Texto proporcionado
= = =

El cul de sac de la crisis venezolana
Elecciones y fraude, la revolución bolivariana en su hora más oscura
El movimiento político que lideró el coronel Hugo Chávez y lo llevó al poder en 1999 se sustentó en dos mitos, entendidos estos como referentes simbólicos para articular y movilizar sectores sociales en torno a determinados objetivos. Esta idea del mito proviene del pensador social francés Georges Sorel, quien en su libro Reflexiones sobre la violencia, publicado a principios del siglo XX, atribuyó esa función a la noción de huelga general, pero igual se ha usado a través del tiempo con otras nociones que operan como un "significante flotante" que sirve como punto de condensación de las quejas y demandas de múltiples sectores sociales. Como ha mostrado Ernesto Laclau en sus fascinantes ensayos sobre el populismo, esa noción de mito es fundamental para construir discursivamente la noción de pueblo en contraposición a determinadas élites o grupos de poder.
El primer mito fue la constituyente como elemento simbólico de ruptura y demarcación entre lo viejo y lo nuevo, entre el desgastado orden político y una nueva configuración del poder que expresara los "genuinos" intereses del pueblo contra las clases privilegiadas, los partidos tradicionales y las instituciones decadentes al servicio de la minoría gobernante. En aquella coyuntura de finales de la década de los noventa, ese mito fue sumamente efectivo en tanto sirvió de plataforma discursiva para que múltiples sectores sociales convergieran en la consecución de un objetivo, que no era otro que liquidar el viejo sistema político y construir una nueva institucionalidad que reemplazara la democracia representativa, considerada como falsa y burguesa.

= = =

Ejercicios
a: Del listado, presenta como lista numerada y sin líneas en blanco las líneas que empiezan en la que contiene "family: Trichogrammatidae" y llegan hasta el final del listado, ambos extremos incluidos.
b: Prosigue el texto sobre la crisis venezolana a partir de su última oración.

= = =

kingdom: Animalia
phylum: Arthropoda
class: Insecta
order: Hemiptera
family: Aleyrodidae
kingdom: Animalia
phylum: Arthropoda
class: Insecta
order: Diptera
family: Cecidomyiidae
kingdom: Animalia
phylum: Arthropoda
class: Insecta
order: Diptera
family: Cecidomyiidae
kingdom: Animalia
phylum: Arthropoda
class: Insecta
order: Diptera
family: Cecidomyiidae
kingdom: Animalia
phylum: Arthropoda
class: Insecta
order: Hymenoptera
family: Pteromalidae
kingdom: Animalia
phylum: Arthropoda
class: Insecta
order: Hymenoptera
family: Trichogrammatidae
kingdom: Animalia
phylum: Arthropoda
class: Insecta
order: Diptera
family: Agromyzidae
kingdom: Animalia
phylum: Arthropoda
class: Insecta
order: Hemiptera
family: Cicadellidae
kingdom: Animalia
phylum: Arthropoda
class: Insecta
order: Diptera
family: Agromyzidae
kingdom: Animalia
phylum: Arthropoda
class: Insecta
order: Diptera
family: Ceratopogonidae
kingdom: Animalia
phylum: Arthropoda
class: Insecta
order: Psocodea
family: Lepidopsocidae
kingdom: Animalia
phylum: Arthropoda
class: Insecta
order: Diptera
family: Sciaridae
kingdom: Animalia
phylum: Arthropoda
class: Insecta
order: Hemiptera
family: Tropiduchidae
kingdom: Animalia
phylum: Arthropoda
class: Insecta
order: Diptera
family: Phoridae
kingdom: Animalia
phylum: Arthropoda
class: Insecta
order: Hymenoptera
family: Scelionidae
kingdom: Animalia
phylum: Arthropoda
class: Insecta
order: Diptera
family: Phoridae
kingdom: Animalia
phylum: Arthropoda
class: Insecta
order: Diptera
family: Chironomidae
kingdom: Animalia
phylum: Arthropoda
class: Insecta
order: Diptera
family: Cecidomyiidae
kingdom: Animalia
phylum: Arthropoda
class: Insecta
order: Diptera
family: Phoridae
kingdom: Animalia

= = =

Respuestas a continuación
a:
1. family: Trichogrammatidae
2. kingdom: Animalia
3. phylum: Arthropoda
4. class: Insecta
5. order: Diptera
6. family: Agromyzidae
7. kingdom: Animalia
8. phylum: Arthropoda
9. class: Insecta
10. order: Hemiptera
11. family: Cicadellidae
12. kingdom: Animalia
13. phylum: Arthropoda
14. class: Insecta
15. order: Diptera
16. family: Agromyzidae
17. kingdom: Animalia
18. phylum: Arthropoda
19. class: Insecta
20. order: Diptera
21. family: Ceratopogonidae
22. kingdom: Animalia
23. phylum: Arthropoda
24. class: Insecta
25. order: Psocodea
26. family: Lepidopsocidae
27. kingdom: Animalia
28. phylum: Arthropoda
29. class: Insecta
30. order: Diptera
31. family: Sciaridae
32. kingdom: Animalia
33. phylum: Arthropoda
34. class: Insecta
35. order: Hemiptera
36. family: Tropiduchidae
37. kingdom: Animalia
38. phylum: Arthropoda
39. class: Insecta
40. order: Diptera
41. family: Phoridae
42. kingdom: Animalia
43. phylum: Arthropoda
44. class: Insecta
45. order: Hymenoptera
46. family: Scelionidae
47. kingdom: Animalia
48. phylum: Arthropoda
49. class: Insecta
50. order: Diptera
51. family: Phoridae
52. kingdom: Animalia
53. phylum: Arthropoda
54. class: Insecta
55. order: Diptera
56. family: Chironomidae
57. kingdom: Animalia
58. phylum: Arthropoda
59. class: Insecta
60. order: Diptera
61. family: Cecidomyiidae
62. kingdom: Animalia
63. phylum: Arthropoda
64. class: Insecta
65. order: Diptera
66. family: Phoridae
67. kingdom: Animalia

b:
El segundo mito fue la noción de Revolución bolivariana, locomotora del llamado socialismo del siglo XXI, que sirvió como idea articuladora de una visión política que se apropió de la historia, de la idea de redención y del propio pueblo como beneficiario de la promesa de un nuevo orden político, económico y social. Según este discurso, quienes resistieran ese torrente de cambio era porque pertenecían a las clases privilegiadas o porque estaban afectados por la "falsa conciencia" que les impedía comprender sus "verdaderos" intereses. Dos piezas eran claves en la consecución de esa "revolución": la figura del líder y un nuevo aparato político, militar, legal e institucional.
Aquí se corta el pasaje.